*** Opening Records ***

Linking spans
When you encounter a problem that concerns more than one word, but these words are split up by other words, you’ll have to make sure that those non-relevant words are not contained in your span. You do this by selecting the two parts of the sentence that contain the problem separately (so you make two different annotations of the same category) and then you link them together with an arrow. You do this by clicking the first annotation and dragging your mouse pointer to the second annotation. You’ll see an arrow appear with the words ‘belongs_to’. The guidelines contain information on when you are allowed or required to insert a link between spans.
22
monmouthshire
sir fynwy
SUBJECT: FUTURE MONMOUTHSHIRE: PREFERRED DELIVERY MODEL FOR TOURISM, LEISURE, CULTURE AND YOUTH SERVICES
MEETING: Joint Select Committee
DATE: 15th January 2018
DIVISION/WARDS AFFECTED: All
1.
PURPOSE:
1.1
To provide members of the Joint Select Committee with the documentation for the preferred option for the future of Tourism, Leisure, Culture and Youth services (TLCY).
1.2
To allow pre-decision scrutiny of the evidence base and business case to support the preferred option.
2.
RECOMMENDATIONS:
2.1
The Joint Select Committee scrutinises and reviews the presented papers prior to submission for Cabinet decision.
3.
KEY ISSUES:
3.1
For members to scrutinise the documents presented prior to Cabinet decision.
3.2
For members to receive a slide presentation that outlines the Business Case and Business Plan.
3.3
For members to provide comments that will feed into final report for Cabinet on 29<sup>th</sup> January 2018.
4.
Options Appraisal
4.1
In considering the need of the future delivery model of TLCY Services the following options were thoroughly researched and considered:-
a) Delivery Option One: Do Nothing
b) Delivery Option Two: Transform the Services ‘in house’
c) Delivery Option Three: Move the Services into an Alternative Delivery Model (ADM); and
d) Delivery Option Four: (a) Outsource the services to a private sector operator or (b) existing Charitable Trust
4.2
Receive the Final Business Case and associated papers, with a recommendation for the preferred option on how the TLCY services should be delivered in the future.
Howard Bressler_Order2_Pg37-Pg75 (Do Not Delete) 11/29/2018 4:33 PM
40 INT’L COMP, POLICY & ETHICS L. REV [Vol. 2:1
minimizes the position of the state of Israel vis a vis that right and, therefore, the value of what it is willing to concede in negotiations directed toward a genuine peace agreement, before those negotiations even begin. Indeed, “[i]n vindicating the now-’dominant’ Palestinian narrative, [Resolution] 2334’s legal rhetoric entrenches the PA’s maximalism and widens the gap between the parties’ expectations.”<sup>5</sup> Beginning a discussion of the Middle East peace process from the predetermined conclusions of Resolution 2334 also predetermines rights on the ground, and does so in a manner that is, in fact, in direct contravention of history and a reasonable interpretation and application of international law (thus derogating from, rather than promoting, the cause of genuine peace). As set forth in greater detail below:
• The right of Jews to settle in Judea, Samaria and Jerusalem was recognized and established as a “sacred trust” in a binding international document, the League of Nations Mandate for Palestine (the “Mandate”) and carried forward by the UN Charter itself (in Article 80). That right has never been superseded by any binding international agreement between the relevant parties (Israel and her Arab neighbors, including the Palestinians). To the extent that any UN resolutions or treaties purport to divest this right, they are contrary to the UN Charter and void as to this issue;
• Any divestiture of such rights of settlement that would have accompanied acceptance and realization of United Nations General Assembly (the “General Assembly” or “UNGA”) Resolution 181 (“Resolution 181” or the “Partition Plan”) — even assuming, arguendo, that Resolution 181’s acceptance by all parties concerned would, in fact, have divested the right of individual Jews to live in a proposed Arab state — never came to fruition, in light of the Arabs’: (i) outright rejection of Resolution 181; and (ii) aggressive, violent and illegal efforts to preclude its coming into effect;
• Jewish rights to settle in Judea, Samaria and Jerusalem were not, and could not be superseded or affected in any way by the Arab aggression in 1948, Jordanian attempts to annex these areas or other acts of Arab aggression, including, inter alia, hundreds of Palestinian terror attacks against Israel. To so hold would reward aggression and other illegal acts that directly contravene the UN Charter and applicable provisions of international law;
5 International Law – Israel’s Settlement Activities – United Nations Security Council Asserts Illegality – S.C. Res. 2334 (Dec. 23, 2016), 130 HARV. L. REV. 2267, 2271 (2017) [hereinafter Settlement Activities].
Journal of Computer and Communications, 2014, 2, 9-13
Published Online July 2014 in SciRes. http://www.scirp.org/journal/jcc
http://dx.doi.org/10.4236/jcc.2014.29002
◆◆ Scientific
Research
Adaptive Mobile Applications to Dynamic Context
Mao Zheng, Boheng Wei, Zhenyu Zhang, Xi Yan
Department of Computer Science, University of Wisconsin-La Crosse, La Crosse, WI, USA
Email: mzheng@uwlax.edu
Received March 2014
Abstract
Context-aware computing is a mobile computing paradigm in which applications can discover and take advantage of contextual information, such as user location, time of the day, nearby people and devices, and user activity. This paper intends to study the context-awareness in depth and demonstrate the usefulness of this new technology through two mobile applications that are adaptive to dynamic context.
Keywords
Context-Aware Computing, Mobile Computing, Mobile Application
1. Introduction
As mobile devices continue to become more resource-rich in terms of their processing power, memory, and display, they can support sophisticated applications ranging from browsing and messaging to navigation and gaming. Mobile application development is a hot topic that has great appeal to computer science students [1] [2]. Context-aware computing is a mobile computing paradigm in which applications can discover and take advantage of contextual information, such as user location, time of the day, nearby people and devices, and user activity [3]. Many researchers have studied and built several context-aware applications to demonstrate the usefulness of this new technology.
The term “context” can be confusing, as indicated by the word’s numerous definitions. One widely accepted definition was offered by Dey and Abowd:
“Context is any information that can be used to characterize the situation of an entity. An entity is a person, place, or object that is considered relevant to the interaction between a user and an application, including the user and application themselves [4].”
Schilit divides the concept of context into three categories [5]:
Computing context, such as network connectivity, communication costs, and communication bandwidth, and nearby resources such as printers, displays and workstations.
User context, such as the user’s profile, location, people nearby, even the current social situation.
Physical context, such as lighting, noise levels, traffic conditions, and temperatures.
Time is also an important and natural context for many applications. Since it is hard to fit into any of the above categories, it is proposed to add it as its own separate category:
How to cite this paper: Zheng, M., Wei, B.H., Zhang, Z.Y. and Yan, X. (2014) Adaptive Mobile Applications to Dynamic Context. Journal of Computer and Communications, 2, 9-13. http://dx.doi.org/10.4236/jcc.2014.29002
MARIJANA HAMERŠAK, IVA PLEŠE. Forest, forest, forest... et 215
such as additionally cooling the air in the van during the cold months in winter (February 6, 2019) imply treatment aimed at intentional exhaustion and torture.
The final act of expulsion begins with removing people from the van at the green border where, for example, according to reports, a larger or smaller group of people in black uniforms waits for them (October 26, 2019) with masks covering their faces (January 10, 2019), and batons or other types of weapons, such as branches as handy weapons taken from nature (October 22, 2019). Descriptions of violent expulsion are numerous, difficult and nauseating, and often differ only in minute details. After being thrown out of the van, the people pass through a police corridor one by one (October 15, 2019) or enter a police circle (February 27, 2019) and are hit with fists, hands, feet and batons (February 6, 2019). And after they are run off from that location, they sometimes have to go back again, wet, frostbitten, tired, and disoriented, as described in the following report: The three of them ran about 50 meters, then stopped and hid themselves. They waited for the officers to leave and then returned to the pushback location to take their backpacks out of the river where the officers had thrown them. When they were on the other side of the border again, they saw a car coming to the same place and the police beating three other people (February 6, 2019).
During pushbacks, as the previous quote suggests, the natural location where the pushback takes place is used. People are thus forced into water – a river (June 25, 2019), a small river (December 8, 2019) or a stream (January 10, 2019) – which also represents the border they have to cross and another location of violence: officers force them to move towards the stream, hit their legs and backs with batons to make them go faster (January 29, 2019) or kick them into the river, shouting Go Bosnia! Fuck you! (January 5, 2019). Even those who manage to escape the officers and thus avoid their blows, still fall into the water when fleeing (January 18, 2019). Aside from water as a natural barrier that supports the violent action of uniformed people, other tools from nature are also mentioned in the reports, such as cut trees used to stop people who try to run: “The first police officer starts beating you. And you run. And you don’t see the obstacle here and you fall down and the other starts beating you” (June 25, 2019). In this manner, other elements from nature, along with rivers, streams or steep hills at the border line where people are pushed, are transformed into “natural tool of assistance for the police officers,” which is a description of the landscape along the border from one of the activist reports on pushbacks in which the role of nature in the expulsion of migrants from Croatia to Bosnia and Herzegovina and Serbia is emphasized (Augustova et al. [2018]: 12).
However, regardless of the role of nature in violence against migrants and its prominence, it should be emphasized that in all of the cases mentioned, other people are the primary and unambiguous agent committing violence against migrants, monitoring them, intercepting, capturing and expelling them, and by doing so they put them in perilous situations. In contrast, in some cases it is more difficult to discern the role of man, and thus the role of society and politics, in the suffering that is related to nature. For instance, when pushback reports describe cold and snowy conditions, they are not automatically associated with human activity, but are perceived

*** Closing Records ***

From the entries above, copy each line holding "Joint".

MEETING: Joint Select Committee
To provide members of the Joint Select Committee with the documentation for the preferred option for the future of Tourism, Leisure, Culture and Youth services (TLCY).
The Joint Select Committee scrutinises and reviews the presented papers prior to submission for Cabinet decision.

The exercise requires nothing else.